De verdachte heeft zich op de bewezenverklaarde wijze schuldig gemaakt aan mishandeling van haar voormalige partner en heeft zodoende inbreuk gemaakt op de lichamelijke integriteit van dit slachtoffer.
Het hof is - alles overwegende - van oordeel dat een geheel onvoorwaardelijke taakstraf van na te melden duur een passende en geboden reactie vormt.
Toepasselijke wettelijke voorschriften
Het hof heeft gelet op de artikelen 9, 22c, 22d en 300 van het Wetboek van Strafrecht, zoals zij rechtens gelden dan wel golden.

BESLISSING

Het hof:
Vernietigt het vonnis waarvan beroep – voor zover aan het oordeel van het hof onderworpen - en doet opnieuw recht:
Verklaart zoals hiervoor overwogen bewezen dat de verdachte het ten laste gelegde heeft begaan.
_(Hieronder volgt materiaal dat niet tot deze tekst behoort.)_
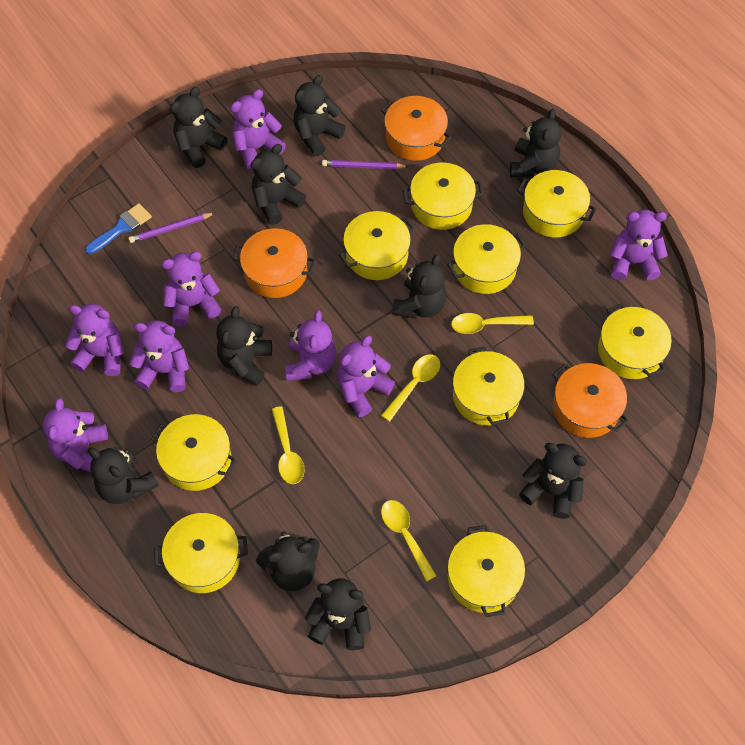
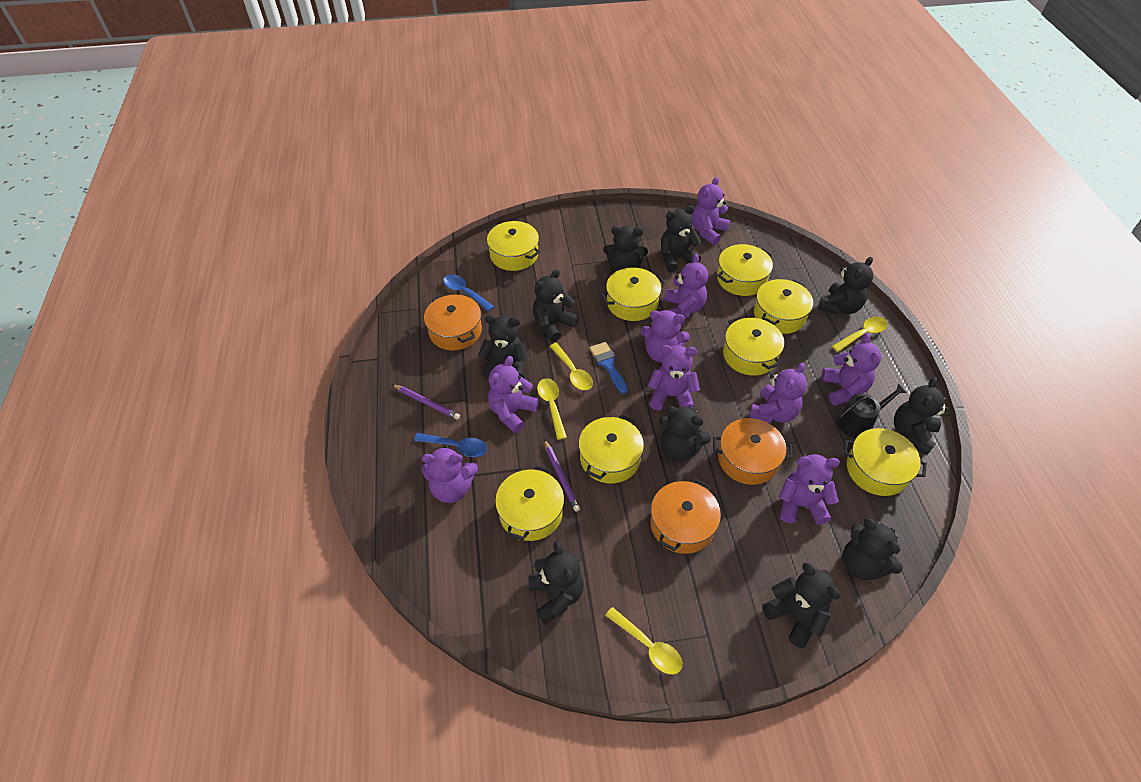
black watering can: 0 -> 1
blue spoon: 0 -> 2
purple teddy bear: 8 -> 9
yellow pot: 9 -> 8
Verklaart niet bewezen hetgeen de verdachte meer of anders is ten laste gelegd dan hierboven is bewezen verklaard en spreekt de verdachte daarvan vrij.
Verklaart het bewezen verklaarde strafbaar en verklaart de verdachte strafbaar.
Veroordeelt de verdachte tot een
taakstrafvoor de duur van
60 (zestig) uren, indien niet naar behoren verricht te vervangen door
30 (dertig) dagen hechtenis.
Beveelt dat de tijd die door de verdachte vóór de tenuitvoerlegging van deze uitspraak in enige in artikel 27, eerste lid, of artikel 27a van het Wetboek van Strafrecht bedoelde vorm van voorarrest is doorgebracht, bij de uitvoering van de opgelegde taakstraf in mindering zal worden gebracht, volgens de maatstaf van twee uren taakstraf per in voorarrest doorgebrachte dag, voor zover die tijd niet reeds op een andere straf in mindering is gebracht.
Dit arrest is gewezen door mr. R.C. Langeler,
mr. A.A. Schuering en mr. G.J.W. van Oven, in bijzijn van de griffier mr. M.C. Bongaerts.
Het is uitgesproken op de openbare terechtzitting van het hof van 27 januari 2015.
Mr. G.J.W. van Oven is buiten staat dit arrest te ondertekenen.